* [Short exercise]: Replace every "knob" in the material below with "dial" and change nothing else. Leave the pictures out of your answer.
--- START OF Material provided ---
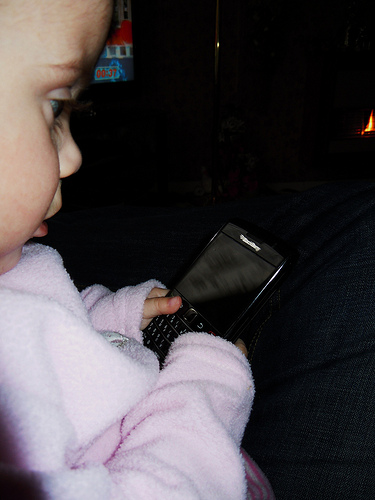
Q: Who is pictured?
A: A baby.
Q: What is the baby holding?
A: A cell phone.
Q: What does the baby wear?
A: Pink sweater.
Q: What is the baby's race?
A: Caucasian.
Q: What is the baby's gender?
A: Female.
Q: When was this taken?
A: After sunset.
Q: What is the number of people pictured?
A: One.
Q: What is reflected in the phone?
A: The indoor lighting.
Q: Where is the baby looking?
A: Downward.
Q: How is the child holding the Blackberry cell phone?
A: With both hands.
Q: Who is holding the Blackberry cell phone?
A: The child.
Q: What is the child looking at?
A: The Blackberry.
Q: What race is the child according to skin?
A: Caucasian.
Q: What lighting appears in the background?
A: No lighting.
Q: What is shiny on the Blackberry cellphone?
A: The screen.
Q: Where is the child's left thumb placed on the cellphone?
A: Just above the keyboard.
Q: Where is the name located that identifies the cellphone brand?
A: Top of the cellphone.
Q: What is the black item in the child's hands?
A: Blackberry cellphone.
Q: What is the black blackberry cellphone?
A: Shiny.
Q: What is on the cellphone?
A: Small baby.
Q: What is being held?
A: Blackberry cellphone.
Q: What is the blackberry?
A: Phone.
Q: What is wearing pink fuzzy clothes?
A: Baby.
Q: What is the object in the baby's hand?
A: A cell phone.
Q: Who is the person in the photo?
A: A baby.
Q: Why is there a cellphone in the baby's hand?
A: The baby is looking at the cellphone.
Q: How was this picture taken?
A: With a camera.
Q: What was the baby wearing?
A: Baby clothes.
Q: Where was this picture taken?
A: In the dark.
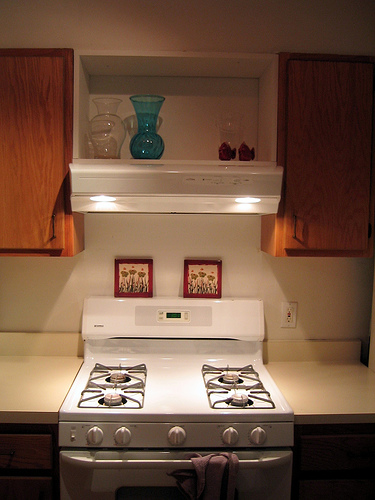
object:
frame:
[183, 256, 223, 299]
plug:
[287, 317, 291, 323]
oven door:
[57, 448, 295, 496]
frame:
[113, 258, 154, 298]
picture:
[118, 263, 149, 294]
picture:
[187, 263, 219, 294]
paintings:
[183, 259, 189, 298]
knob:
[87, 425, 105, 446]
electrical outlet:
[280, 301, 298, 328]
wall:
[0, 0, 373, 340]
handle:
[52, 214, 57, 238]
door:
[1, 51, 65, 250]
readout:
[166, 313, 182, 319]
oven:
[56, 294, 294, 498]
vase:
[86, 96, 127, 160]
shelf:
[65, 157, 284, 217]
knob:
[113, 425, 132, 446]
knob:
[167, 426, 187, 447]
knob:
[222, 426, 240, 446]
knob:
[249, 426, 267, 445]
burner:
[200, 364, 263, 389]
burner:
[205, 381, 276, 411]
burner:
[86, 362, 148, 387]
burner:
[77, 384, 146, 410]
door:
[58, 448, 296, 498]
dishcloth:
[190, 449, 241, 499]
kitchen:
[1, 1, 373, 498]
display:
[156, 308, 192, 324]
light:
[89, 195, 117, 202]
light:
[235, 197, 261, 205]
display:
[166, 313, 181, 319]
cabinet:
[258, 51, 373, 260]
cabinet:
[0, 43, 87, 261]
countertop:
[0, 328, 374, 415]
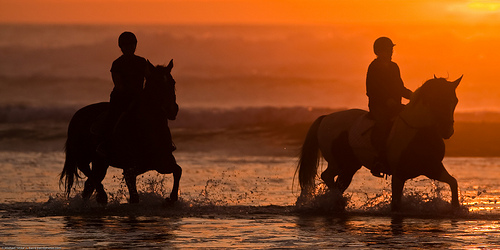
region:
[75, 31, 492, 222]
two people on horses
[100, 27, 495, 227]
two people on horses in water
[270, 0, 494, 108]
sun is setting in photograph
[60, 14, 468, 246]
two horses walking in water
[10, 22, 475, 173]
waves in background of photo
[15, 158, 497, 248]
horses feet making splashes in water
--- END OF Material provided ---
* [Solution]:
Q: Who is pictured?
A: A baby.
Q: What is the baby holding?
A: A cell phone.
Q: What does the baby wear?
A: Pink sweater.
Q: What is the baby's race?
A: Caucasian.
Q: What is the baby's gender?
A: Female.
Q: When was this taken?
A: After sunset.
Q: What is the number of people pictured?
A: One.
Q: What is reflected in the phone?
A: The indoor lighting.
Q: Where is the baby looking?
A: Downward.
Q: How is the child holding the Blackberry cell phone?
A: With both hands.
Q: Who is holding the Blackberry cell phone?
A: The child.
Q: What is the child looking at?
A: The Blackberry.
Q: What race is the child according to skin?
A: Caucasian.
Q: What lighting appears in the background?
A: No lighting.
Q: What is shiny on the Blackberry cellphone?
A: The screen.
Q: Where is the child's left thumb placed on the cellphone?
A: Just above the keyboard.
Q: Where is the name located that identifies the cellphone brand?
A: Top of the cellphone.
Q: What is the black item in the child's hands?
A: Blackberry cellphone.
Q: What is the black blackberry cellphone?
A: Shiny.
Q: What is on the cellphone?
A: Small baby.
Q: What is being held?
A: Blackberry cellphone.
Q: What is the blackberry?
A: Phone.
Q: What is wearing pink fuzzy clothes?
A: Baby.
Q: What is the object in the baby's hand?
A: A cell phone.
Q: Who is the person in the photo?
A: A baby.
Q: Why is there a cellphone in the baby's hand?
A: The baby is looking at the cellphone.
Q: How was this picture taken?
A: With a camera.
Q: What was the baby wearing?
A: Baby clothes.
Q: Where was this picture taken?
A: In the dark.
object:
frame:
[183, 256, 223, 299]
plug:
[287, 317, 291, 323]
oven door:
[57, 448, 295, 496]
frame:
[113, 258, 154, 298]
picture:
[118, 263, 149, 294]
picture:
[187, 263, 219, 294]
paintings:
[183, 259, 189, 298]
dial:
[87, 425, 105, 446]
electrical outlet:
[280, 301, 298, 328]
wall:
[0, 0, 373, 340]
handle:
[52, 214, 57, 238]
door:
[1, 51, 65, 250]
readout:
[166, 313, 182, 319]
oven:
[56, 294, 294, 498]
vase:
[86, 96, 127, 160]
shelf:
[65, 157, 284, 217]
dial:
[113, 425, 132, 446]
dial:
[167, 426, 187, 447]
dial:
[222, 426, 240, 446]
dial:
[249, 426, 267, 445]
burner:
[200, 364, 263, 389]
burner:
[205, 381, 276, 411]
burner:
[86, 362, 148, 387]
burner:
[77, 384, 146, 410]
door:
[58, 448, 296, 498]
dishcloth:
[190, 449, 241, 499]
kitchen:
[1, 1, 373, 498]
display:
[156, 308, 192, 324]
light:
[89, 195, 117, 202]
light:
[235, 197, 261, 205]
display:
[166, 313, 181, 319]
cabinet:
[258, 51, 373, 260]
cabinet:
[0, 43, 87, 261]
countertop:
[0, 328, 374, 415]
region:
[75, 31, 492, 222]
two people on horses
[100, 27, 495, 227]
two people on horses in water
[270, 0, 494, 108]
sun is setting in photograph
[60, 14, 468, 246]
two horses walking in water
[10, 22, 475, 173]
waves in background of photo
[15, 158, 497, 248]
horses feet making splashes in water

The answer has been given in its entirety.